> Activity: Copy out each line of the entries below in which the string "bambini" appears.

BEGIN Data records

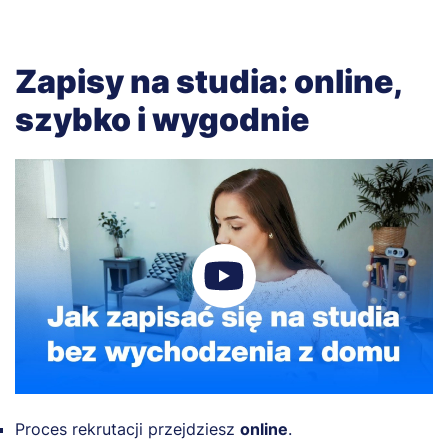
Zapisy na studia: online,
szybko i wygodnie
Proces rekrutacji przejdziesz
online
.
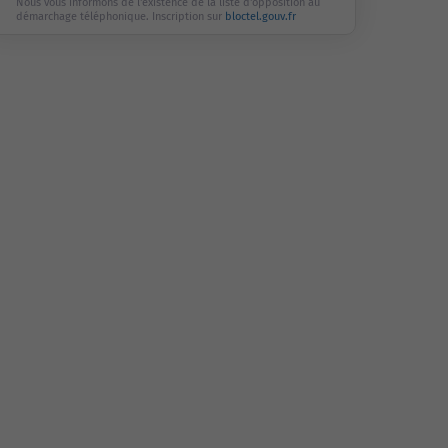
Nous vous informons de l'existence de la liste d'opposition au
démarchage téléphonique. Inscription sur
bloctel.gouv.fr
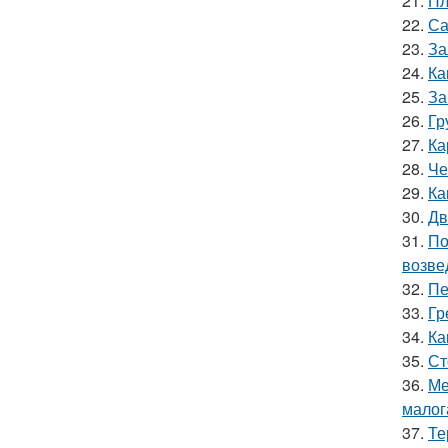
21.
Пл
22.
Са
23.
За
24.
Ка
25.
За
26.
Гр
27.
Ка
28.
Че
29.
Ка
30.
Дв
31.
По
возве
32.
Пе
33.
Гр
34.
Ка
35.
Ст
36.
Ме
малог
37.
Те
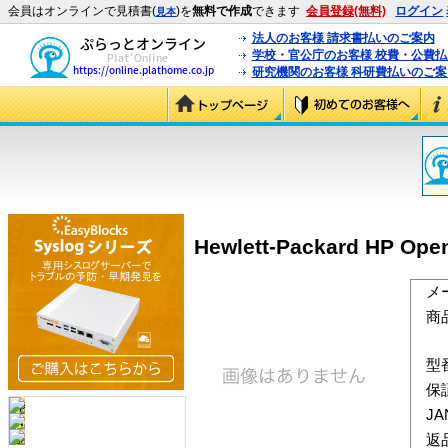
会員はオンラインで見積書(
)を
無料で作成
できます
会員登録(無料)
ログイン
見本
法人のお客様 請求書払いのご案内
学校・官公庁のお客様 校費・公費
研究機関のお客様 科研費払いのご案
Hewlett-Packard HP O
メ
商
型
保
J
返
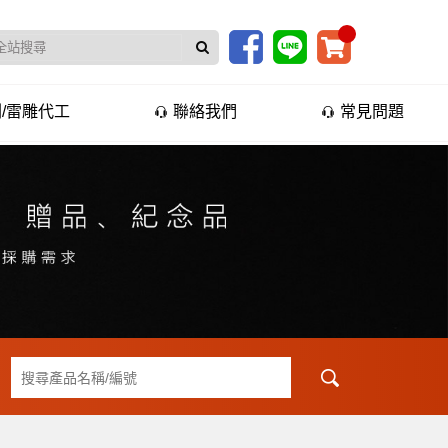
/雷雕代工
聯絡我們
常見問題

END Data records
BEGIN Data records

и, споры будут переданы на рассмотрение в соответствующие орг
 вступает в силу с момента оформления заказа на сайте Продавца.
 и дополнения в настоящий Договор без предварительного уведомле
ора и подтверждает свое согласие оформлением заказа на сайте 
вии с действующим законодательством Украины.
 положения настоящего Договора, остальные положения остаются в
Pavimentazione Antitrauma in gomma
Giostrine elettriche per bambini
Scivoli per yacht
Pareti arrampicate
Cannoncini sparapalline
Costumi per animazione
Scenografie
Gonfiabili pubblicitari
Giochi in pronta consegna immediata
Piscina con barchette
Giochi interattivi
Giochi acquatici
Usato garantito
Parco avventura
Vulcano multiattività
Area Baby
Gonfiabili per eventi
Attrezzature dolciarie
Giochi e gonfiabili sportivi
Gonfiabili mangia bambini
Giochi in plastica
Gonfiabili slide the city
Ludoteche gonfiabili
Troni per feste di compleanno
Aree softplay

END Data records

> Completed task:
Giostrine elettriche per bambini
Gonfiabili mangia bambini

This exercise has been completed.